Так болтали мы о чае и бамбуке, и чай заваривался в чайнике, бамбук лежал на полу, и мне ясно было, что он занимает в мастерской слишком много места.

Глава V. Идея зарастает мохом

Мне хотелось начать строительство лодки немедленно.

Несколько дней бродил я вокруг бамбука, чистил брёвна, гладил их, измерял.

В тельняшке, с топором и ножовкой в руках парил я над бамбуком, примеривался, прицеливался, мечтал. Но никогда в жизни я не строил никаких лодок и так просто тюкнуть топором по бамбуку не решался.

Надо сказать, что тельняшка теперь у меня была цельная, далеко позади остался треугольный кусочек, я донашивал вторую свою тельняшку. А хорошая тельняшка, как известно, служит хозяину примерно десять лет.

Шли недели. Без движения лежал бамбук у Орлова в мастерской. Посетители спотыкались о него, восхищались таким толстым невиданным бамбуком. Орлов гордился, расхваливал бамбук и мою идею.
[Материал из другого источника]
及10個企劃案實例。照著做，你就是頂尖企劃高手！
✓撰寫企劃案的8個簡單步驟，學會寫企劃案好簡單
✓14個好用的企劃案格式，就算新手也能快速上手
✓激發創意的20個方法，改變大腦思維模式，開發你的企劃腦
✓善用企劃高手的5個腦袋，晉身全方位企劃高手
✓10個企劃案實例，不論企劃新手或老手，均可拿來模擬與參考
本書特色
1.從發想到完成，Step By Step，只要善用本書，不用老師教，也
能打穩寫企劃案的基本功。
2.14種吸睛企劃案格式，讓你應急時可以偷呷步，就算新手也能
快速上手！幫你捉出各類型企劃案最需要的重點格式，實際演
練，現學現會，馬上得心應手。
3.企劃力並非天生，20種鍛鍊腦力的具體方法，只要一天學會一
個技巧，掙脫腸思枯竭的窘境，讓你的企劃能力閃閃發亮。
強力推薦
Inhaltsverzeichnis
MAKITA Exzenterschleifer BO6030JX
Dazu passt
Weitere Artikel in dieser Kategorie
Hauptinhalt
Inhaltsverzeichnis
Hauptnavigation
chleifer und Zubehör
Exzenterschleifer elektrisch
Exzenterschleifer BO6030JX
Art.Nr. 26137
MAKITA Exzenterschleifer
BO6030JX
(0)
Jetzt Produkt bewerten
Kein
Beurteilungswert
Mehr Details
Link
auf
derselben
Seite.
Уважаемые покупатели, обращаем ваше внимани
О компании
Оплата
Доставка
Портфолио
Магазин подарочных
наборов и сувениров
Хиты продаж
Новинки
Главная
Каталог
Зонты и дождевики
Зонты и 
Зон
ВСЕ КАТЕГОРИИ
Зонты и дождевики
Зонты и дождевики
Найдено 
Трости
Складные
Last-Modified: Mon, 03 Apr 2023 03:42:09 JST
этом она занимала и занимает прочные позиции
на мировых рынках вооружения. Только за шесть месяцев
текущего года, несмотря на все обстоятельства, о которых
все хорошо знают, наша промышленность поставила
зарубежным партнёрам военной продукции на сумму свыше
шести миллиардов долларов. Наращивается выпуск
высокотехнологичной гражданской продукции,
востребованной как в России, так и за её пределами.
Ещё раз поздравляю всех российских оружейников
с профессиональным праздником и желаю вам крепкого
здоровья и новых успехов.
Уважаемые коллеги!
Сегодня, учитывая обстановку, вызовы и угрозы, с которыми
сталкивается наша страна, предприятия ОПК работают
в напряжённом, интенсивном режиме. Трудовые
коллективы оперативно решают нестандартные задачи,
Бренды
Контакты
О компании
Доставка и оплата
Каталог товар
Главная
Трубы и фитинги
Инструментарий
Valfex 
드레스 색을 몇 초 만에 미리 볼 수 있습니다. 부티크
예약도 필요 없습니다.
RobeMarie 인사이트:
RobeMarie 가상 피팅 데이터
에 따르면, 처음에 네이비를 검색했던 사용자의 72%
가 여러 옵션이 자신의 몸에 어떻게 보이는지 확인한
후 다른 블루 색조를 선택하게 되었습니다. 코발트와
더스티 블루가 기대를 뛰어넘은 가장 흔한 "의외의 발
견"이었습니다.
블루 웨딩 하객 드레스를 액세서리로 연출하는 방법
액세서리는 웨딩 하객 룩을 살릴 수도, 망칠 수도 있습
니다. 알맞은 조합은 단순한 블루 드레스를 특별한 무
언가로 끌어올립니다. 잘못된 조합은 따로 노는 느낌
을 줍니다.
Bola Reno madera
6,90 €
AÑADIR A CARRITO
Прошёл месяц, и настроение Орлова переменилось.

— Здесь не чайный склад купца Высоцкого, — шутил он. — Пора превратить бамбук в лодку.

За месяц Орлов совершенно излечился от «бамбуковой болезни». Он подхватил где-то «керосиновую болезнь» — стал собирать керосиновые лампы и в короткий срок набрал столько ламп, что их некуда было ставить. Бамбук же занимал много места и мешал лампам спокойно размножаться.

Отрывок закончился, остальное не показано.